> Edit difference data:
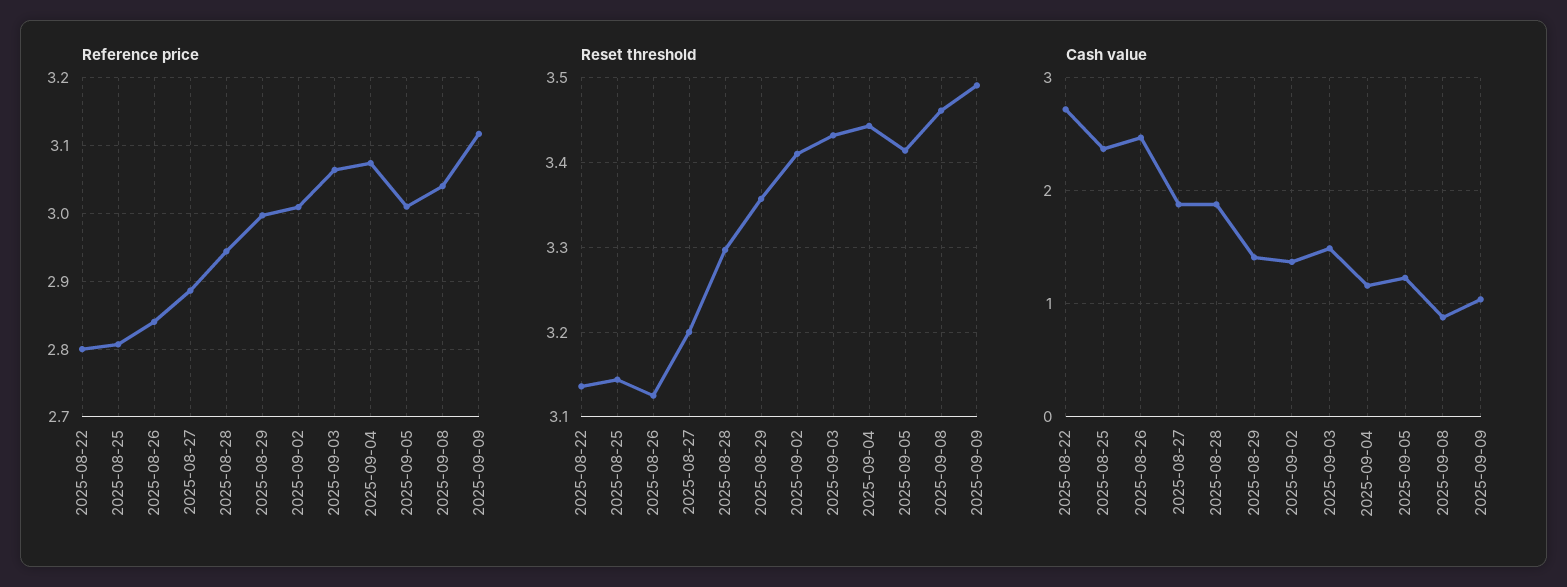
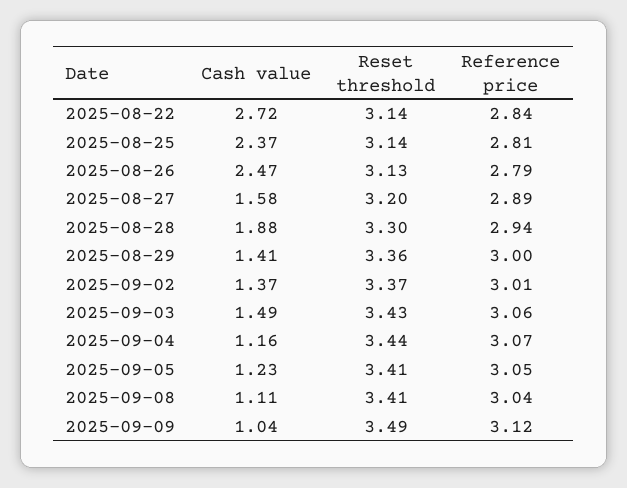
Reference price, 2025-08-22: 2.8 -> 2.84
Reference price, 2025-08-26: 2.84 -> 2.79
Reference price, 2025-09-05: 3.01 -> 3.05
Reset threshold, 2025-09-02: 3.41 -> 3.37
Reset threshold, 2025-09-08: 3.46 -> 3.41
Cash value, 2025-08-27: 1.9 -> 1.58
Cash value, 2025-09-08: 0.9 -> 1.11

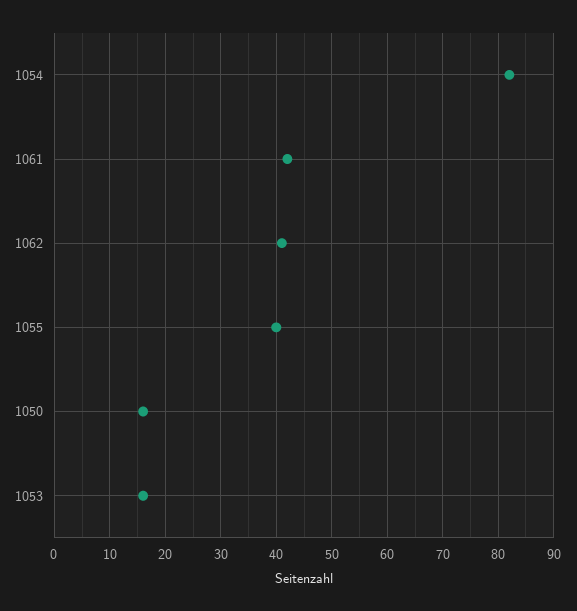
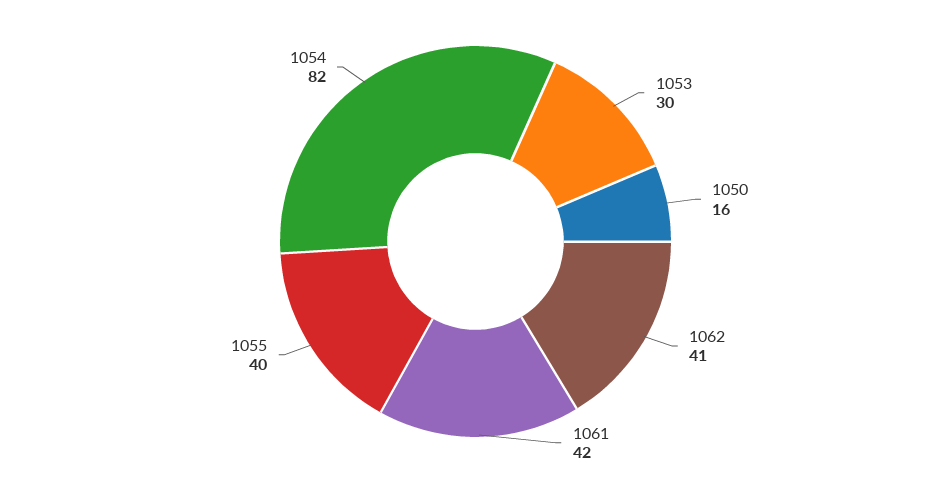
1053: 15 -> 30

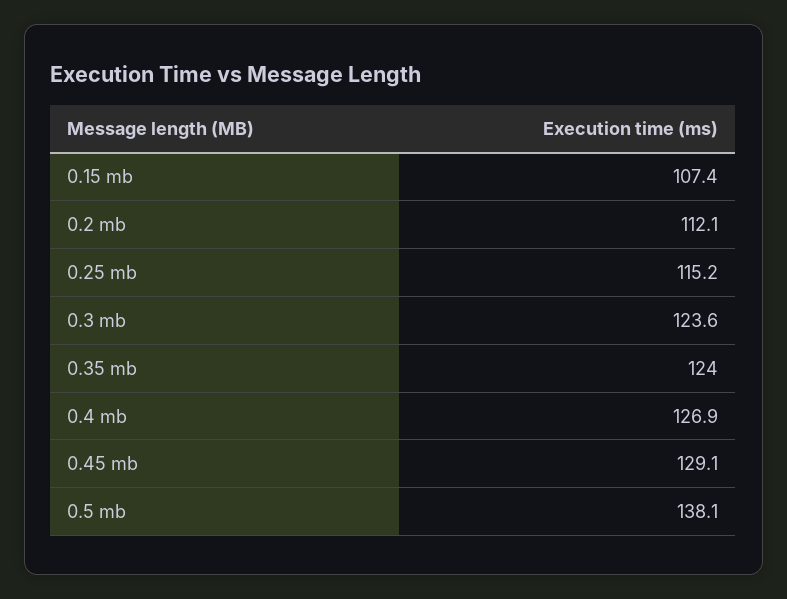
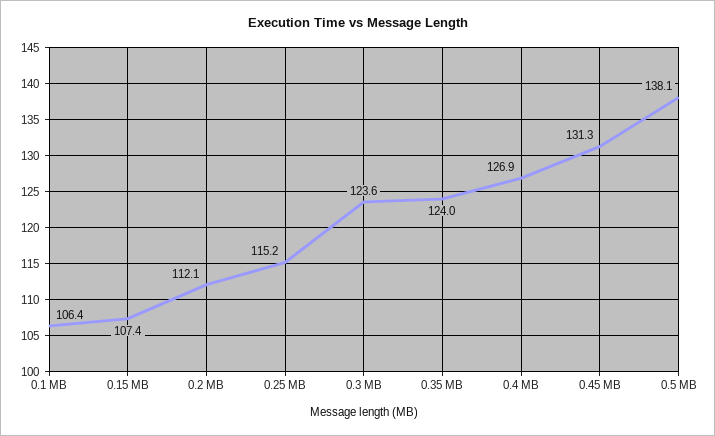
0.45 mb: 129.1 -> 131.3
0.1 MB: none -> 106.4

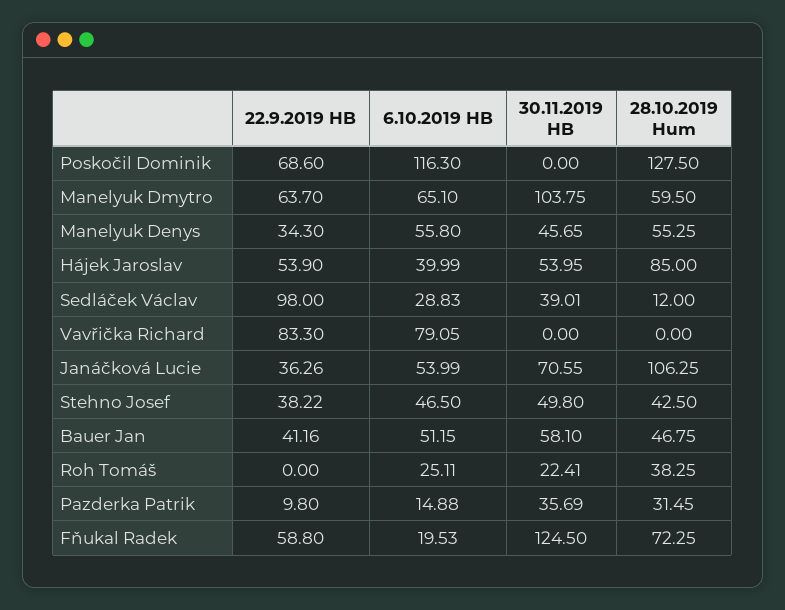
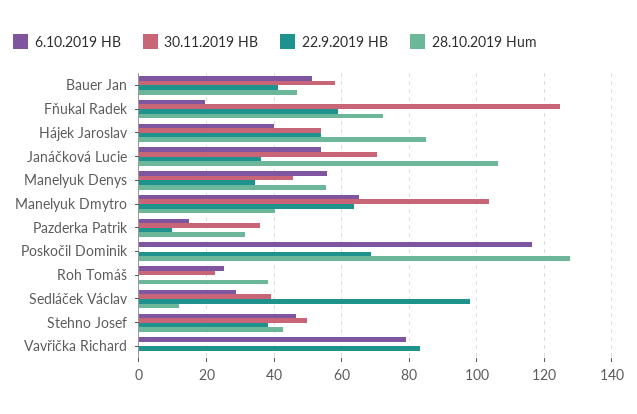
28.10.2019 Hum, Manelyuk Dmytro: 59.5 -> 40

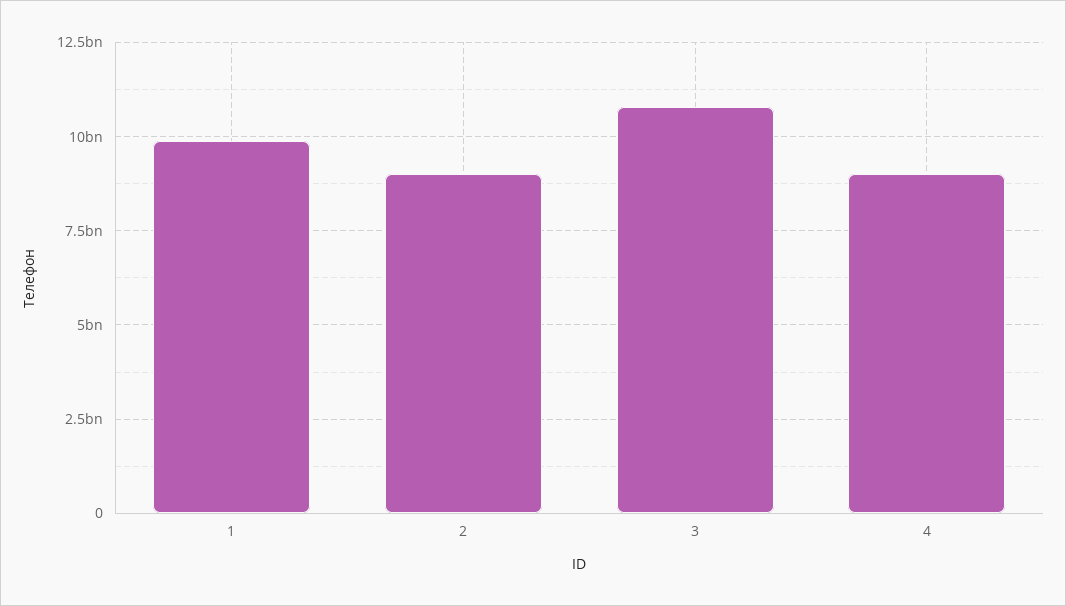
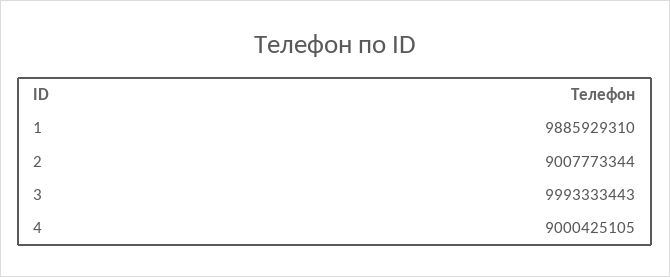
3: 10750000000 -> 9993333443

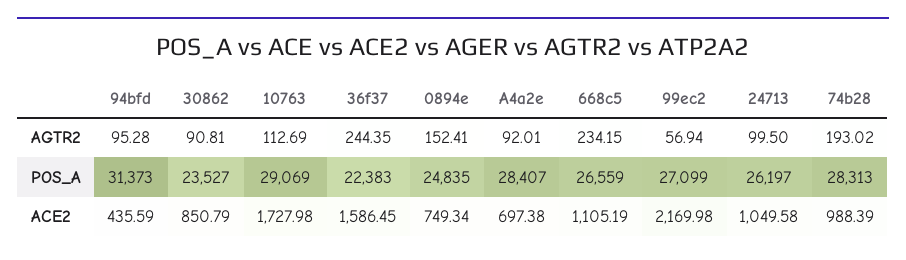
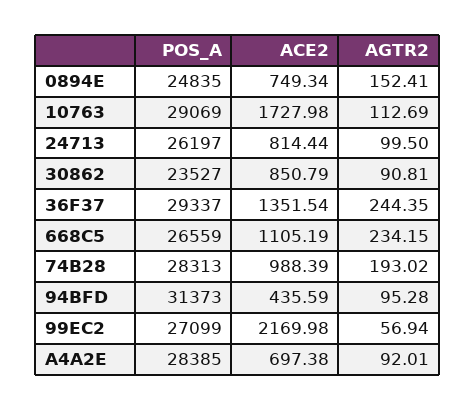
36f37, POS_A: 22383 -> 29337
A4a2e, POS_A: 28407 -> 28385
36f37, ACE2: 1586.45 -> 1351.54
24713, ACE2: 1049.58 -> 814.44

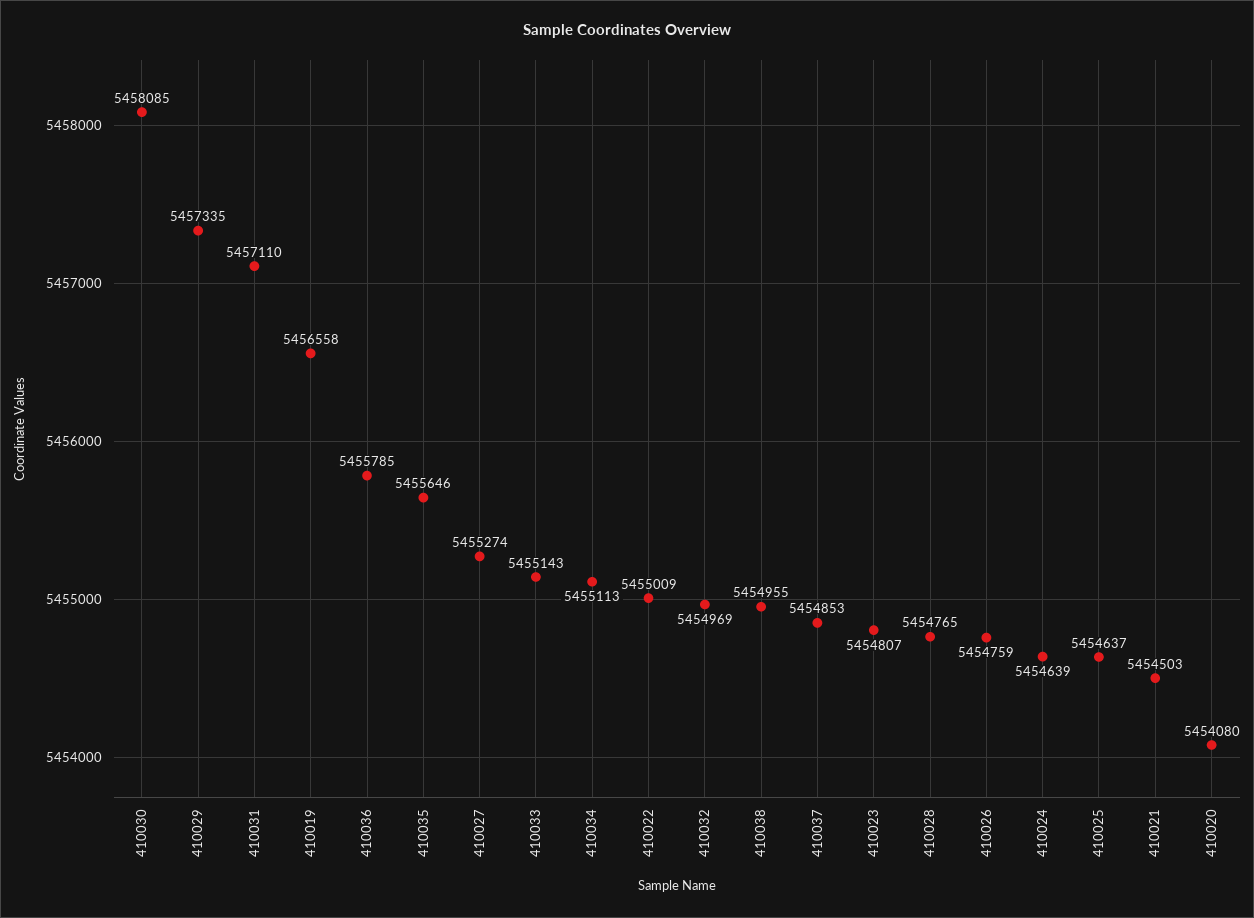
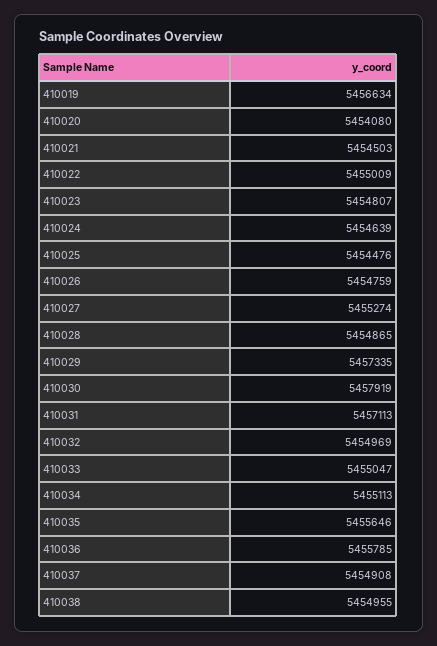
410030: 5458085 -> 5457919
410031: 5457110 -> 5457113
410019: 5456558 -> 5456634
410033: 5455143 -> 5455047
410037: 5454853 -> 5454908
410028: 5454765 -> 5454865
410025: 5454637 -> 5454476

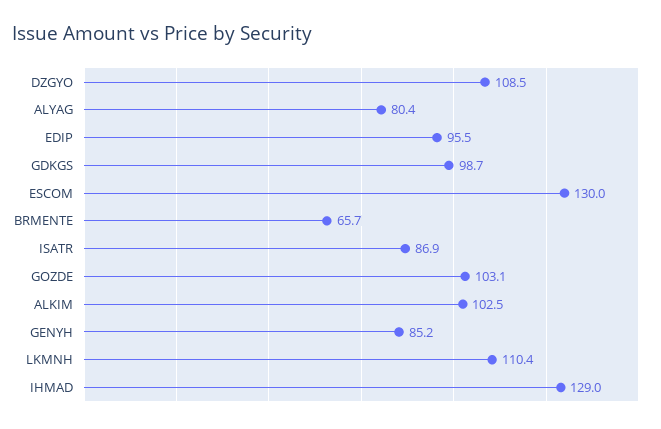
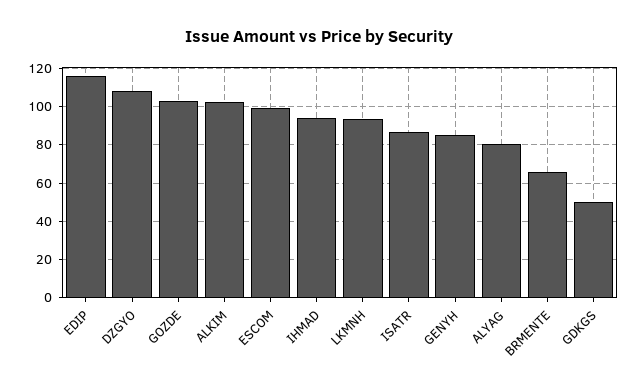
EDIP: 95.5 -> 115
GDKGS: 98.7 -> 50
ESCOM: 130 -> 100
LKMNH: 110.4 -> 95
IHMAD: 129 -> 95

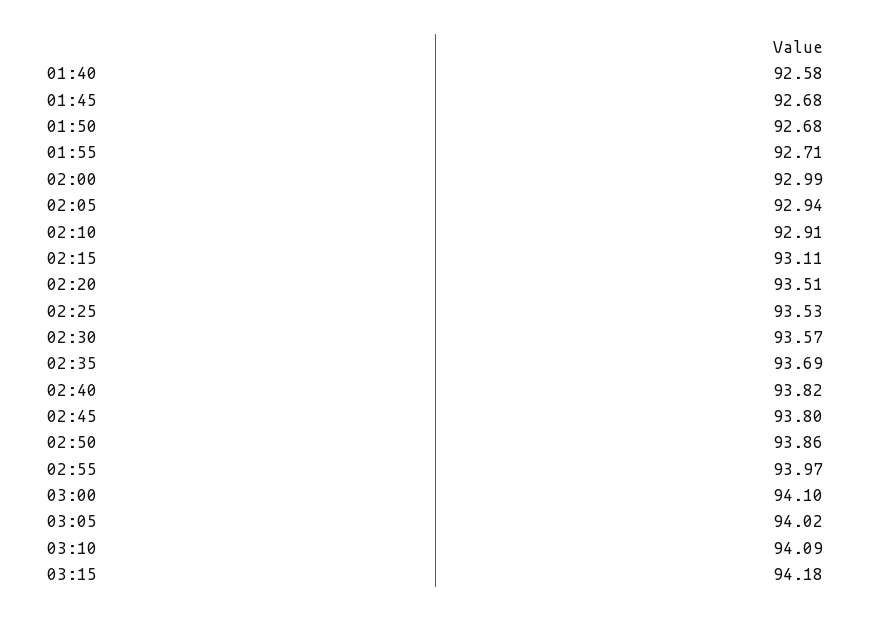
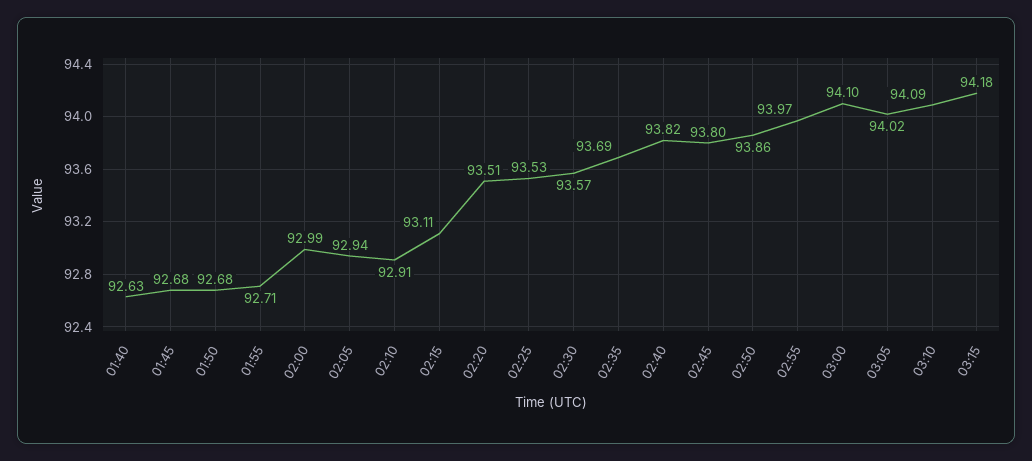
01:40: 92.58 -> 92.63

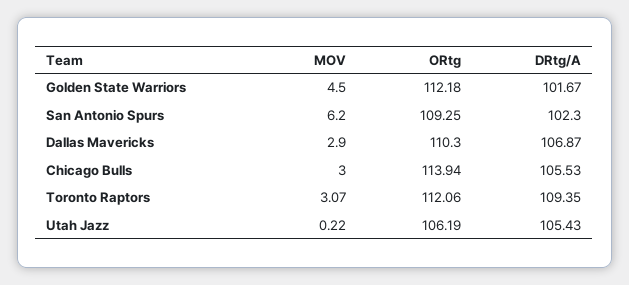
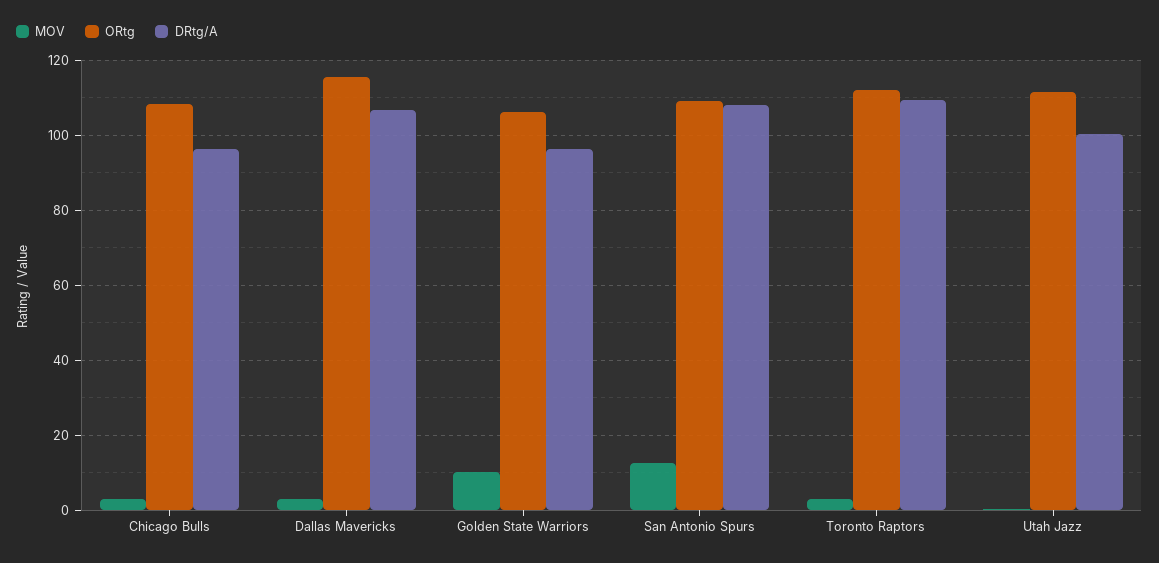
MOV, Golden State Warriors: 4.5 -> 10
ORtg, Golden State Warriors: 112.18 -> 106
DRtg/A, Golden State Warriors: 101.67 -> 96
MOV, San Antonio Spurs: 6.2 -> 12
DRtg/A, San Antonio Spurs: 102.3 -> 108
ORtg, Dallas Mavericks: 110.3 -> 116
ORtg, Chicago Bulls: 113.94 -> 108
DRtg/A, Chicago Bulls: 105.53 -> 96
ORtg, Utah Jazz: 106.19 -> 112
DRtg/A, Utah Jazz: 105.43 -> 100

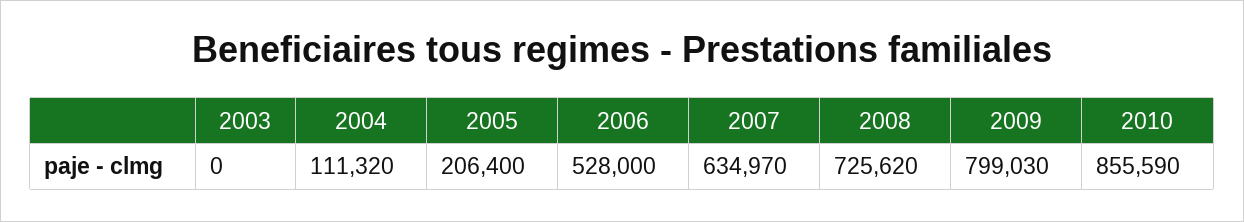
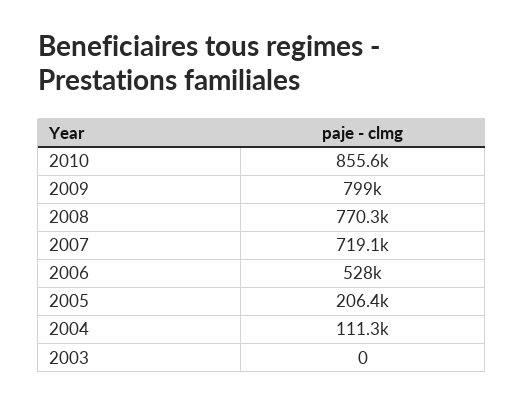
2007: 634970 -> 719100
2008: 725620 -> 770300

> Task prompt: Review the entries above and return every line where "Golden" appears.

> Completed exercise:
MOV, Golden State Warriors: 4.5 -> 10
ORtg, Golden State Warriors: 112.18 -> 106
DRtg/A, Golden State Warriors: 101.67 -> 96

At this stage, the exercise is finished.